Transcribed page contents
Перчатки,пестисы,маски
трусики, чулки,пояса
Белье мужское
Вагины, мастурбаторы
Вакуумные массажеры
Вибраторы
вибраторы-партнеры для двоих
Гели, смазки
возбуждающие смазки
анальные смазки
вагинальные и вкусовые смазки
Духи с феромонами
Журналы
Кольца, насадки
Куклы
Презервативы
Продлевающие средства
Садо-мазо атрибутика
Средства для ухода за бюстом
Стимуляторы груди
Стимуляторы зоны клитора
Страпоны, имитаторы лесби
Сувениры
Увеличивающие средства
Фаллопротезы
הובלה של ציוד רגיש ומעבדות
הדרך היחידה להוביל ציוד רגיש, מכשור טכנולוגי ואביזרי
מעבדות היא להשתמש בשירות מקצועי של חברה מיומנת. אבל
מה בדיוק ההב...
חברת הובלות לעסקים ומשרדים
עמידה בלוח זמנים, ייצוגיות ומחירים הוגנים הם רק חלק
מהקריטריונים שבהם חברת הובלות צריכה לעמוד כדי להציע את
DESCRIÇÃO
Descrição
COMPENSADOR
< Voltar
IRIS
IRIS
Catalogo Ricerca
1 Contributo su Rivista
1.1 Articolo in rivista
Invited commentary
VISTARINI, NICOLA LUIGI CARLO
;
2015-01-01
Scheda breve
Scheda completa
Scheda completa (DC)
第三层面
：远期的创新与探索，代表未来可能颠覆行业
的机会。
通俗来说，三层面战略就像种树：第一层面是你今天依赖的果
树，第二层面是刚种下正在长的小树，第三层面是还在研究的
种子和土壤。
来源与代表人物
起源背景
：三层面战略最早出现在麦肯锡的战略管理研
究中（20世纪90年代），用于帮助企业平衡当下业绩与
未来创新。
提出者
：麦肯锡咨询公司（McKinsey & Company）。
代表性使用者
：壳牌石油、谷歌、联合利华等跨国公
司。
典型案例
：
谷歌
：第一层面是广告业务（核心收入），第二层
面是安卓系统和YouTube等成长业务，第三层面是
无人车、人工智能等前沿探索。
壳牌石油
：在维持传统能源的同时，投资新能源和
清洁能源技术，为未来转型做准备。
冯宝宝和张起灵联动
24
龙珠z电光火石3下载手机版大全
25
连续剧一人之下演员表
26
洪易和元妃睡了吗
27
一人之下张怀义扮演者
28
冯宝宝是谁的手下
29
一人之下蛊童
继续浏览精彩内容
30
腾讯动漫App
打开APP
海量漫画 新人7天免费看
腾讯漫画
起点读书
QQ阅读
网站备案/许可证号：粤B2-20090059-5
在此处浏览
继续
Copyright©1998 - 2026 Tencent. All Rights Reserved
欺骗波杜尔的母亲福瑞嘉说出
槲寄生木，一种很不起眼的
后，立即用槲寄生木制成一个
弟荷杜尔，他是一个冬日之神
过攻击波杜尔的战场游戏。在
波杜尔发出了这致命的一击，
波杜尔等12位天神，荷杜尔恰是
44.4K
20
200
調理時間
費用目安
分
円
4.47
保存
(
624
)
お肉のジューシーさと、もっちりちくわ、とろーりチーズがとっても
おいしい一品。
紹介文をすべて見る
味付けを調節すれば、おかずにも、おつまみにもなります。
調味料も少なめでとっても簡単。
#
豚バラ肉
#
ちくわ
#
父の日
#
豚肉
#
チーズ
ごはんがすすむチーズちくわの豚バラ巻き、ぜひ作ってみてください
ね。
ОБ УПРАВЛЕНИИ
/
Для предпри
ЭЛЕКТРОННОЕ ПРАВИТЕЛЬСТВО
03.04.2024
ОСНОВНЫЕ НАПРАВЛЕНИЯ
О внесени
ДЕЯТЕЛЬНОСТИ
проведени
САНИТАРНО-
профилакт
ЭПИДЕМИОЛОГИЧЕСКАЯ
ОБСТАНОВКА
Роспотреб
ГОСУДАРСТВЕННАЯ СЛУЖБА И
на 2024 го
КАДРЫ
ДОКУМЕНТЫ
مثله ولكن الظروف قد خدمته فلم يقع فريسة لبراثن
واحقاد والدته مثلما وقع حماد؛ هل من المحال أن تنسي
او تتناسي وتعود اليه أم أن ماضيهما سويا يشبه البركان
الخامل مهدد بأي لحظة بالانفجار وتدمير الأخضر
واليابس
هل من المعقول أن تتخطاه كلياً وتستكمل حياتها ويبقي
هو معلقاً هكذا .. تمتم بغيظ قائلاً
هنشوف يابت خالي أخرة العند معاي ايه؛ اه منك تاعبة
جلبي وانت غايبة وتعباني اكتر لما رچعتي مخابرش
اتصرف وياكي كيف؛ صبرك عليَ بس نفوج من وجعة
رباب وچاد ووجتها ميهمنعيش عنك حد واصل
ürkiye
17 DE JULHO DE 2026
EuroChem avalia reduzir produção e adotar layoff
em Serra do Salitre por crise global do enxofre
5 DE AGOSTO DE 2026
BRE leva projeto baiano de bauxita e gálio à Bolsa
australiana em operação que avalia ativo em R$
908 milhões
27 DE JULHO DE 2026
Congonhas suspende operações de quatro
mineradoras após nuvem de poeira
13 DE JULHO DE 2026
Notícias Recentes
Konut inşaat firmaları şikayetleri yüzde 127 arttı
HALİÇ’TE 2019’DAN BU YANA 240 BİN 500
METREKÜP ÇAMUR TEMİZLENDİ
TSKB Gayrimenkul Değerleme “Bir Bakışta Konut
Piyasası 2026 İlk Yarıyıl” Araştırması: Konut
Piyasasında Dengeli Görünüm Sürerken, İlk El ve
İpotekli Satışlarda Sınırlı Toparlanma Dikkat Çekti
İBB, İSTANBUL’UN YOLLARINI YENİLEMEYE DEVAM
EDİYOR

• Problem details: Reproduce the data in full, exactly as presented.

• Response for this exercise:
Перчатки,пестисы,маски
трусики, чулки,пояса
Белье мужское
Вагины, мастурбаторы
Вакуумные массажеры
Вибраторы
вибраторы-партнеры для двоих
Гели, смазки
возбуждающие смазки
анальные смазки
вагинальные и вкусовые смазки
Духи с феромонами
Журналы
Кольца, насадки
Куклы
Презервативы
Продлевающие средства
Садо-мазо атрибутика
Средства для ухода за бюстом
Стимуляторы груди
Стимуляторы зоны клитора
Страпоны, имитаторы лесби
Сувениры
Увеличивающие средства
Фаллопротезы
הובלה של ציוד רגיש ומעבדות
הדרך היחידה להוביל ציוד רגיש, מכשור טכנולוגי ואביזרי
מעבדות היא להשתמש בשירות מקצועי של חברה מיומנת. אבל
מה בדיוק ההב...
חברת הובלות לעסקים ומשרדים
עמידה בלוח זמנים, ייצוגיות ומחירים הוגנים הם רק חלק
מהקריטריונים שבהם חברת הובלות צריכה לעמוד כדי להציע את
DESCRIÇÃO
Descrição
COMPENSADOR
< Voltar
IRIS
IRIS
Catalogo Ricerca
1 Contributo su Rivista
1.1 Articolo in rivista
Invited commentary
VISTARINI, NICOLA LUIGI CARLO
;
2015-01-01
Scheda breve
Scheda completa
Scheda completa (DC)
第三层面
：远期的创新与探索，代表未来可能颠覆行业
的机会。
通俗来说，三层面战略就像种树：第一层面是你今天依赖的果
树，第二层面是刚种下正在长的小树，第三层面是还在研究的
种子和土壤。
来源与代表人物
起源背景
：三层面战略最早出现在麦肯锡的战略管理研
究中（20世纪90年代），用于帮助企业平衡当下业绩与
未来创新。
提出者
：麦肯锡咨询公司（McKinsey & Company）。
代表性使用者
：壳牌石油、谷歌、联合利华等跨国公
司。
典型案例
：
谷歌
：第一层面是广告业务（核心收入），第二层
面是安卓系统和YouTube等成长业务，第三层面是
无人车、人工智能等前沿探索。
壳牌石油
：在维持传统能源的同时，投资新能源和
清洁能源技术，为未来转型做准备。
冯宝宝和张起灵联动
24
龙珠z电光火石3下载手机版大全
25
连续剧一人之下演员表
26
洪易和元妃睡了吗
27
一人之下张怀义扮演者
28
冯宝宝是谁的手下
29
一人之下蛊童
继续浏览精彩内容
30
腾讯动漫App
打开APP
海量漫画 新人7天免费看
腾讯漫画
起点读书
QQ阅读
网站备案/许可证号：粤B2-20090059-5
在此处浏览
继续
Copyright©1998 - 2026 Tencent. All Rights Reserved
欺骗波杜尔的母亲福瑞嘉说出
槲寄生木，一种很不起眼的
后，立即用槲寄生木制成一个
弟荷杜尔，他是一个冬日之神
过攻击波杜尔的战场游戏。在
波杜尔发出了这致命的一击，
波杜尔等12位天神，荷杜尔恰是
44.4K
20
200
調理時間
費用目安
分
円
4.47
保存
(
624
)
お肉のジューシーさと、もっちりちくわ、とろーりチーズがとっても
おいしい一品。
紹介文をすべて見る
味付けを調節すれば、おかずにも、おつまみにもなります。
調味料も少なめでとっても簡単。
#
豚バラ肉
#
ちくわ
#
父の日
#
豚肉
#
チーズ
ごはんがすすむチーズちくわの豚バラ巻き、ぜひ作ってみてください
ね。
ОБ УПРАВЛЕНИИ
/
Для предпри
ЭЛЕКТРОННОЕ ПРАВИТЕЛЬСТВО
03.04.2024
ОСНОВНЫЕ НАПРАВЛЕНИЯ
О внесени
ДЕЯТЕЛЬНОСТИ
проведени
САНИТАРНО-
профилакт
ЭПИДЕМИОЛОГИЧЕСКАЯ
ОБСТАНОВКА
Роспотреб
ГОСУДАРСТВЕННАЯ СЛУЖБА И
на 2024 го
КАДРЫ
ДОКУМЕНТЫ
مثله ولكن الظروف قد خدمته فلم يقع فريسة لبراثن
واحقاد والدته مثلما وقع حماد؛ هل من المحال أن تنسي
او تتناسي وتعود اليه أم أن ماضيهما سويا يشبه البركان
الخامل مهدد بأي لحظة بالانفجار وتدمير الأخضر
واليابس
هل من المعقول أن تتخطاه كلياً وتستكمل حياتها ويبقي
هو معلقاً هكذا .. تمتم بغيظ قائلاً
هنشوف يابت خالي أخرة العند معاي ايه؛ اه منك تاعبة
جلبي وانت غايبة وتعباني اكتر لما رچعتي مخابرش
اتصرف وياكي كيف؛ صبرك عليَ بس نفوج من وجعة
رباب وچاد ووجتها ميهمنعيش عنك حد واصل
ürkiye
17 DE JULHO DE 2026
EuroChem avalia reduzir produção e adotar layoff
em Serra do Salitre por crise global do enxofre
5 DE AGOSTO DE 2026
BRE leva projeto baiano de bauxita e gálio à Bolsa
australiana em operação que avalia ativo em R$
908 milhões
27 DE JULHO DE 2026
Congonhas suspende operações de quatro
mineradoras após nuvem de poeira
13 DE JULHO DE 2026
Notícias Recentes
Konut inşaat firmaları şikayetleri yüzde 127 arttı
HALİÇ’TE 2019’DAN BU YANA 240 BİN 500
METREKÜP ÇAMUR TEMİZLENDİ
TSKB Gayrimenkul Değerleme “Bir Bakışta Konut
Piyasası 2026 İlk Yarıyıl” Araştırması: Konut
Piyasasında Dengeli Görünüm Sürerken, İlk El ve
İpotekli Satışlarda Sınırlı Toparlanma Dikkat Çekti
İBB, İSTANBUL’UN YOLLARINI YENİLEMEYE DEVAM
EDİYOR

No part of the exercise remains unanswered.